There is no shortage of would-be takers.

Georgia officials say the antique artillery piece belongs to them. Atlanta representatives say it's the city's. Federal officials say it could be the U.S. Army's. And then there is Arkansas, where the cannon was once used to train cadets.

Spalding County Sheriff's Investigator Josh Pitts says he's waiting on the proper paperwork to determine the owner. And he knows, "I'll probably never discover another cannon in my career."

The 26-year-old lawman told The Atlanta Journal-Constitution that the 780-pound cannon was discovered when officers searched a home Feb. 8.

First, they found a stolen pickup and a 53-foot trailer full of fireworks. Inside the house was a wooden box. Tucked away in the box was the bronze cannon barrel adorned with an eagle.

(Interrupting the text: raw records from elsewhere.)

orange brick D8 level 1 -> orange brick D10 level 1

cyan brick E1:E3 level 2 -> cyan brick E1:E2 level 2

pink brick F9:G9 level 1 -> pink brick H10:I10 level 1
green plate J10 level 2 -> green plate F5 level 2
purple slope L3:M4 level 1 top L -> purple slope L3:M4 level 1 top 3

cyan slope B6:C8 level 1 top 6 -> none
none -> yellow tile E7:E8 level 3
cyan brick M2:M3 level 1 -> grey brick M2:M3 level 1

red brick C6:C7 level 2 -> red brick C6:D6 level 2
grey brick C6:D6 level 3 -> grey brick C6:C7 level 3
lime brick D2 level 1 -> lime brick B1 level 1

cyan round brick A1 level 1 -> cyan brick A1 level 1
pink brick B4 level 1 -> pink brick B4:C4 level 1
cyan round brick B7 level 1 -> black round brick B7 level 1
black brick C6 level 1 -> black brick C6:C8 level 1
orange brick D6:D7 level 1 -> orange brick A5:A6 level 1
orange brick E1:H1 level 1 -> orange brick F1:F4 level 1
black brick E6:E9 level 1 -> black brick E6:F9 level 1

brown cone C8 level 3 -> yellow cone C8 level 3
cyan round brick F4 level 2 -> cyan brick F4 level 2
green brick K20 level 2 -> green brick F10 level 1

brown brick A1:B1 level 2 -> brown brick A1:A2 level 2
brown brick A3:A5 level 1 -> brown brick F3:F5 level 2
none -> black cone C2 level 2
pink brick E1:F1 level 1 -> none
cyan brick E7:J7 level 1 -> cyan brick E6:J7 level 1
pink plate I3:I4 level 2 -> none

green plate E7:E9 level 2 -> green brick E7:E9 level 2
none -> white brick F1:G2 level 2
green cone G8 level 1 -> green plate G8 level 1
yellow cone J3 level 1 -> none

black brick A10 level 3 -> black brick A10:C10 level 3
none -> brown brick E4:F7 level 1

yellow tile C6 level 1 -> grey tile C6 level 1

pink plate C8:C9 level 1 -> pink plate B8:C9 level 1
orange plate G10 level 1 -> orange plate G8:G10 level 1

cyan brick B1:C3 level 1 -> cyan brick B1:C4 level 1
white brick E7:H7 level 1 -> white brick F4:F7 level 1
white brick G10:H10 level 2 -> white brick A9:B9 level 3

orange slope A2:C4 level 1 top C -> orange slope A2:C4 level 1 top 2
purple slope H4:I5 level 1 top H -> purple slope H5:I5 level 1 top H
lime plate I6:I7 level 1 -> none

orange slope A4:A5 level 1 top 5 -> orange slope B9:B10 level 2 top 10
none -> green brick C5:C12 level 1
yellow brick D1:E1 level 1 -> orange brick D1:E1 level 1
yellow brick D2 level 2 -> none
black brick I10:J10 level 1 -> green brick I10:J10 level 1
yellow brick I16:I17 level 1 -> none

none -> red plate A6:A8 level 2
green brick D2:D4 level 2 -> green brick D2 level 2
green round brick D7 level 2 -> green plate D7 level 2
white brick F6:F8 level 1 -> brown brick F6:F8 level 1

"I was never a history enthusiast in school," Pitts said. "But I've learned a lot in the last month."

The cannon's trip to Georgia began more than 150 years ago in Boston, where the Cyrus Alger Co. produced 12-pound howitzers. Records show that it next went to the Arkansas Military Institute, the newspaper reported Saturday. About 10 years later, the institute's cadets used it in the Civil War.

Steve McAteer, the director of the MacArthur Museum of Arkansas Military History in Little Rock, said the museum's records trace the cannon to Virginia, where it was lost in battle.

It turned up in 1887 when Georgia officials delivered four cannons, including one with an eagle on the barrel, to the city of Atlanta for display.

Michael Hitt, a Roswell police officer and Civil War enthusiast, said he helped restore the cannons in 1984 in Atlanta's Grant Park, and recorded their characteristics. One, he noted, bore an eagle. It had lost the knob at the barrel's base, like the one recovered in Spalding County.

Camille Love, who heads the cultural affairs division of Atlanta's parks department, asserted that the recovered barrel is definitely from Grant Park. She said thieves either stole it from a monument or swiped it while it was in transit to storage.